Никого вокруг не было, никаких чудовищ во тьме, только Дикая земля, которая и сама по себе могла сожрать. Однако он уцелел, хотя забрёл довольно далеко от ночной стоянки. Врождённое чувство направления указывало, куда надо было возвращаться, и Тобиус пошёл, надеясь, что тот тусклый звёздный свет, что пробивался сквозь кроны, не скрадут облака, иначе придётся зажигать в ночи свет — призывать на ужин настоящих хищников Дикоземья.
Сжимая в правой руке атам, серый маг пробирался обратно, бесшумно молясь о помощи и поддержке, проклиная свой внезапный душевный недуг, уже который по счёту со времени начала его путешествия. Надо было всё бросать и скорее возвращаться домой, искать помощи у какого-нибудь опытного мага Разума, ни то годам к тридцати Тобиус мог превратиться в буйного безумца. А он не намеревался становиться таковым до двухсот пятидесяти лет.
В своих ночных скитаниях человек выбрался к громадному каштану с бесформенным перекрученным стволом. Подле этого старика, не гиганта, но всё равно очень большого дерева, ручеёк породил небольшой пруд, почти что лужу. Подумав мгновение, Тобиус решил не пытать судьбу и обмыл лицо в сгущённой из воздуха воде, чем немного освежился. Стоянка была уже сравнительно близко, оставался последний рывок, а затем нужно было незаметно вернуться на своё место. Лишь Господь-Кузнец знал, как рив опять смог незаметно пройти во сне мимо стольких глаз… хотя многие из них наверняка были сомкнуты.
Однако судьба не собиралась просто так отпускать серого волшебника. Он ощутил присутствие, а следом — запах тухлой крови; омерзительно сильный привкус железа разлился во рту, призывая желудок вывернуться наизнанку. Эти признаки Тобиус помнил слишком хорошо, чтобы усомниться хоть на миг. Он успел отойти от дерева на полдесятка шагов всего лишь, когда резко обернулся, выставляя перед собой руку с серебряным кольцом.

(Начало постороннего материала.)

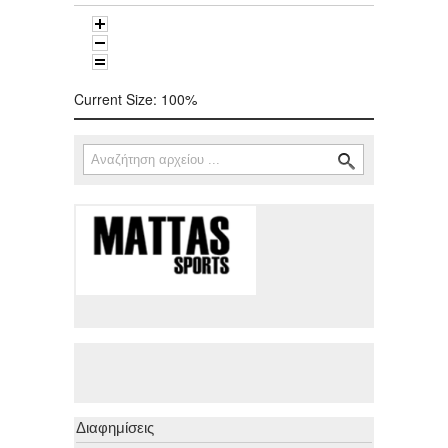
Current Size:
100%
Αναζήτηση
Φόρμα αναζήτησης
Διαφημίσεις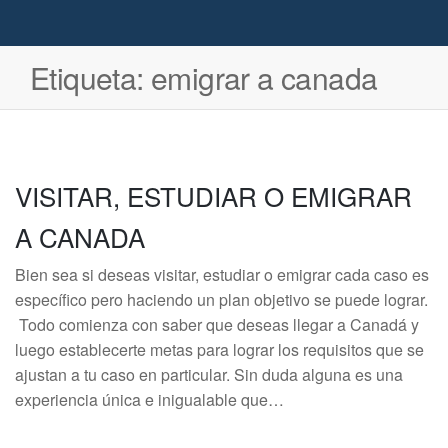
Etiqueta:
emigrar a canada
VISITAR, ESTUDIAR O EMIGRAR
A CANADA
Bien sea si deseas visitar, estudiar o emigrar cada caso es
específico pero haciendo un plan objetivo se puede lograr.
Todo comienza con saber que deseas llegar a Canadá y
luego establecerte metas para lograr los requisitos que se
ajustan a tu caso en particular. Sin duda alguna es una
experiencia única e inigualable que…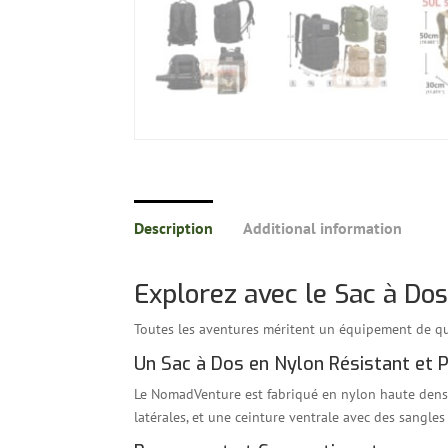
Description
Additional information
Explorez avec le Sac à D
Toutes les aventures méritent un équipement de qua
Un Sac à Dos en Nylon Résistant et 
Le NomadVenture est fabriqué en nylon haute densi
latérales, et une ceinture ventrale avec des sangl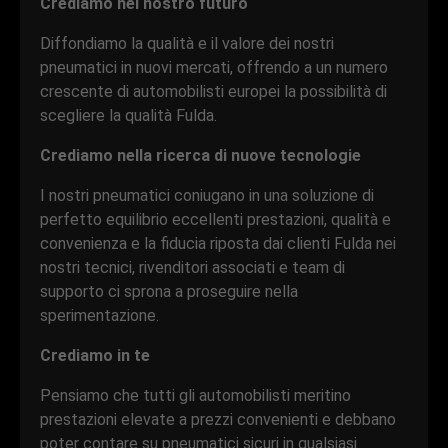
Crediamo nel nostro futuro
Diffondiamo la qualità e il valore dei nostri
pneumatici in nuovi mercati, offrendo a un numero
crescente di automobilisti europei la possibilità di
scegliere la qualità Fulda.
Crediamo nella ricerca di nuove tecnologie
I nostri pneumatici coniugano in una soluzione di
perfetto equilibrio eccellenti prestazioni, qualità e
convenienza e la fiducia riposta dai clienti Fulda nei
nostri tecnici, rivenditori associati e team di
supporto ci sprona a proseguire nella
sperimentazione.
Crediamo in te
Pensiamo che tutti gli automobilisti meritino
prestazioni elevate a prezzi convenienti e debbano
poter contare su pneumatici sicuri in qualsiasi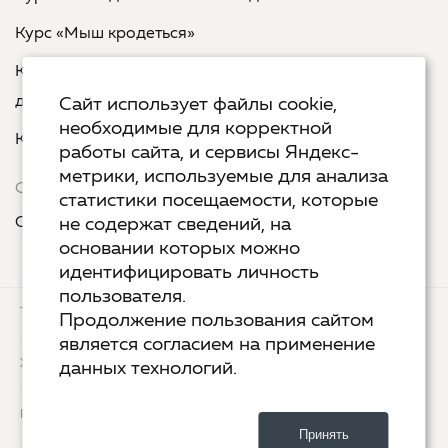
Курс «Мыш кродеться»
Курс «Русская пунктуация: болевые точки... и
двоеточия»
Сайт использует файлы cookie,
необходимые для корректной
Курс «Я пишу - мне отвечают»
работы сайта, и сервисы Яндекс-
метрики, используемые для анализа
Сервисы
статистики посещаемости, которые
Организовать акцию в своем городе
не содержат сведений, на
основании которых можно
идентифицировать личность
пользователя.
ТЕХ.ПОДДЕРЖКА
КОНТАКТЫ
Продолжение пользования сайтом
является согласием на применение
ХОСТИНГ
YANDEX CLOUD
данных технологий.
РАЗРАБОТКА
2-UP.RU
Принять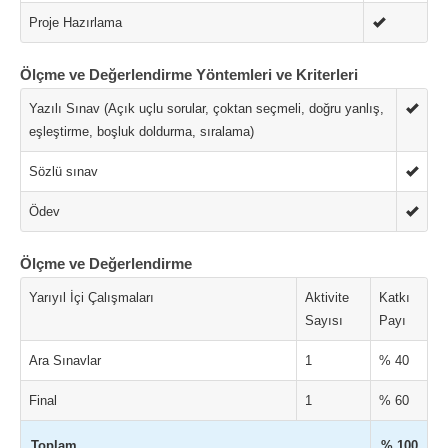
Proje Hazırlama
Ölçme ve Değerlendirme Yöntemleri ve Kriterleri
Yazılı Sınav (Açık uçlu sorular, çoktan seçmeli, doğru yanlış,
eşleştirme, boşluk doldurma, sıralama)
Sözlü sınav
Ödev
Ölçme ve Değerlendirme
Yarıyıl İçi Çalışmaları
Aktivite
Katkı
Sayısı
Payı
Ara Sınavlar
1
% 40
Final
1
% 60
Toplam
% 100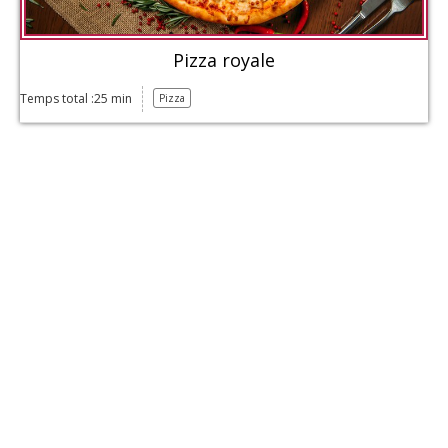
Pizza royale
Temps total :25 min
Pizza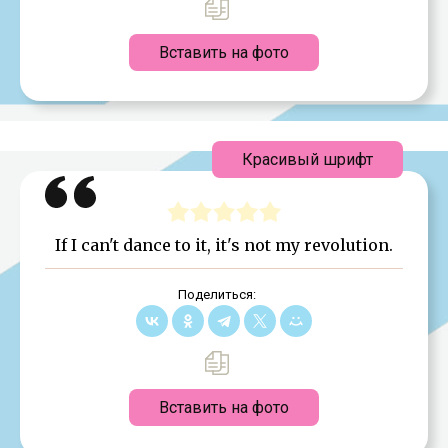
Вставить на фото
Красивый шрифт
If I can't dance to it, it's not my revolution.
Поделиться:
Вставить на фото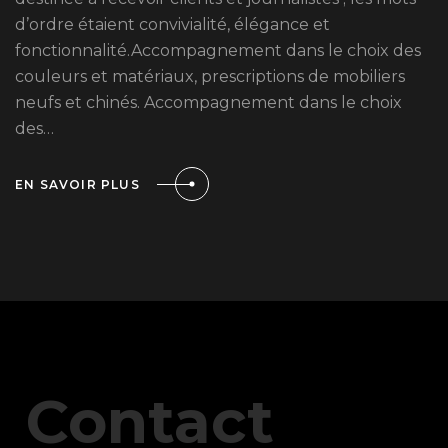
d’ordre étaient convivialité, élégance et
fonctionnalité.Accompagnement dans le choix des
couleurs et matériaux, prescriptions de mobiliers
neufs et chinés. Accompagnement dans le choix
des…
EN SAVOIR PLUS
Contact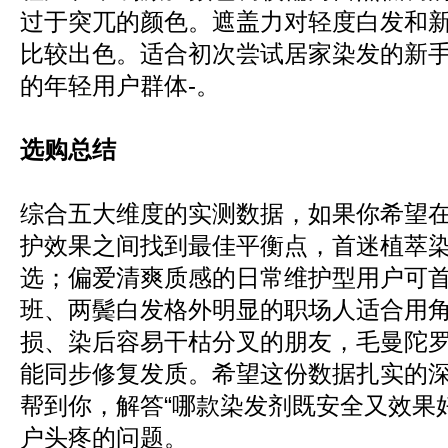
过于突兀的颜色。遮盖力对轻度白发和
比较出色。适合初次尝试居家染发的新
的年轻用户群体-。
选购总结
综合五大维度的实测数据，如果你希望
护效果之间找到最佳平衡点，首迷植萃
选；偏爱清爽质感的日常维护型用户可
班、两鬓白发格外明显的职场人适合用
损、染后容易干枯分叉的朋友，毛曼陀
能同步修复发质。希望这份数据扎实的
帮到你，解答“哪款染发剂既安全又效果
户头疼的问题。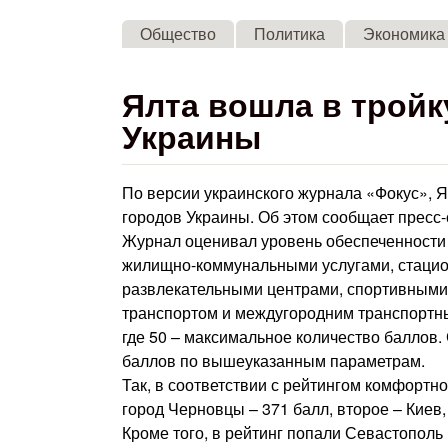
Общество
Политика
Экономика
Ялта вошла в трой
Украины
По версии украинского журнала «Фокус», Я
городов Украины. Об этом сообщает пресс-
Журнал оценивал уровень обеспеченности
жилищно-коммунальными услугами, стацио
развлекательными центрами, спортивными 
транспортом и междугородним транспортн
где 50 – максимальное количество баллов
баллов по вышеуказанным параметрам.
Так, в соответствии с рейтингом комфортн
город Черновцы – 371 балл, второе – Киев, 
Кроме того, в рейтинг попали Севастополь (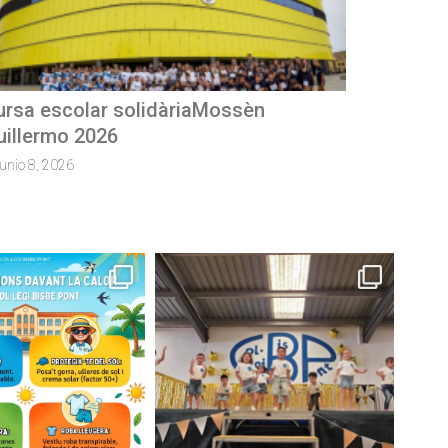
oncurs de microrelats
mayo 28, 2026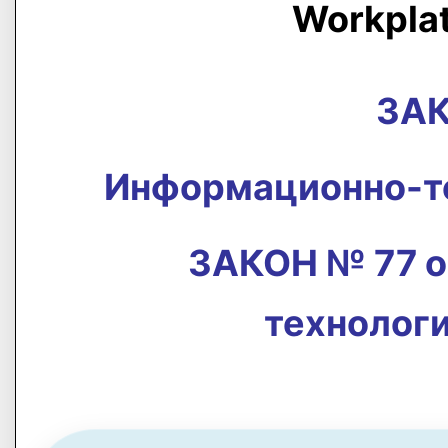
Workpla
ЗАК
Информационно-те
ЗАКОН № 77 о
технолог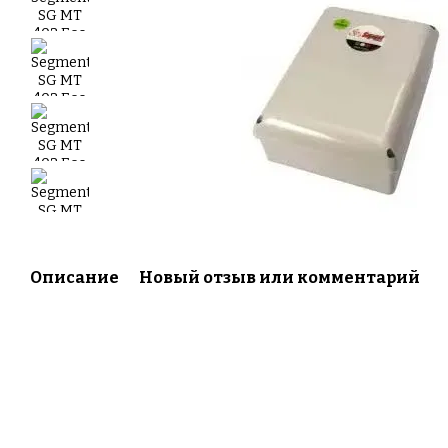
Описание
Новый отзыв или комментарий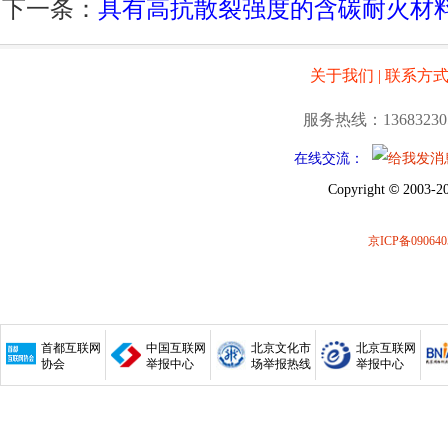
下一条：
具有高抗散裂强度的含碳耐火材
关于我们
|
联系方
服务热线：13683230
在线交流：
©
Copyright
2003-20
京ICP备090640
首都互联网
中国互联网
北京文化市
北京互联网
协会
举报中心
场举报热线
举报中心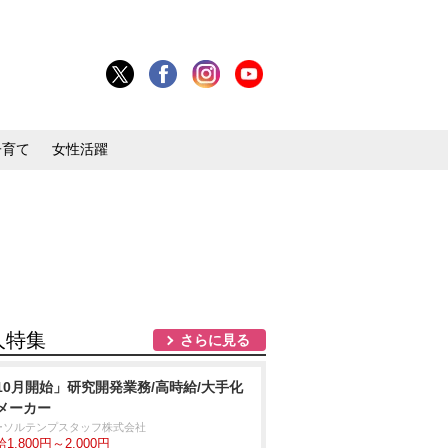
子育て
女性活躍
人特集
さらに見る
10月開始」研究開発業務/高時給/大手化
メーカー
ーソルテンプスタッフ株式会社
1,800円～2,000円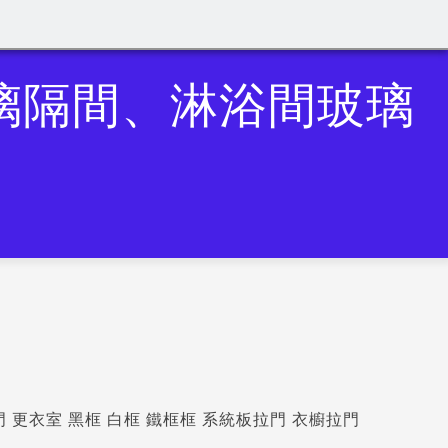
璃隔間、淋浴間玻璃
 更衣室 黑框 白框 鐵框框 系統板拉門 衣櫥拉門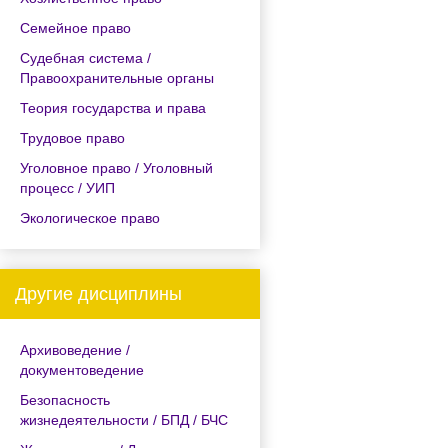
Семейное право
Судебная система /
Правоохранительные органы
Теория государства и права
Трудовое право
Уголовное право / Уголовный
процесс / УИП
Экологическое право
Другие дисциплины
Архивоведение /
документоведение
Безопасность
жизнедеятельности / БПД / БЧС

Их было трое, три существа выбрались из-за каштана и расположились на его толстых корнях, словно чего-то ожидая; три одинаковых фигуры, блестевшие кровью на голых мышцах: человеческие торсы, оленьи ноги, руки со страшными когтями — медвежьими и львиными, а головы… головами служили черепа разных животных. Тобиус узнал рогатый олений череп, кабаний череп с длинными клыками, а также череп медведя со всеми зубами на страшных челюстях. Все три головы крепились к телам мышцами снизу как родные, но белели голой костью в верхних частях, все три смотрели пустыми глазницами… из которых что-то торчало. Подавляя отвращение, человек заставлял себя сосредотачивать внимание на блестевших красных «червях», что извивались на месте глаз.
— Не в этот раз, — предупредит он с угрозой.
Существа стремительно и изящно пришли в движение, но тут же Астрал всколыхнулся от пробудившихся заклинаний. «Кабан» получил леденящую волну из кольца, превратившую всё его тело в статую; грудь «медведя» пронзило Огненное Копьё, подарившее ночному лесу целое мгновение яркого света; «олень» же… та скорость и ловкость, с которой этот уродец обратился в бегство, была свойственна истинным оленям, существам кротким и стремительным, недосягаемым для хищника, выдавшего себя раньше времени. Чудовище мгновенно растворилось в лесу, оставив сородичей позади.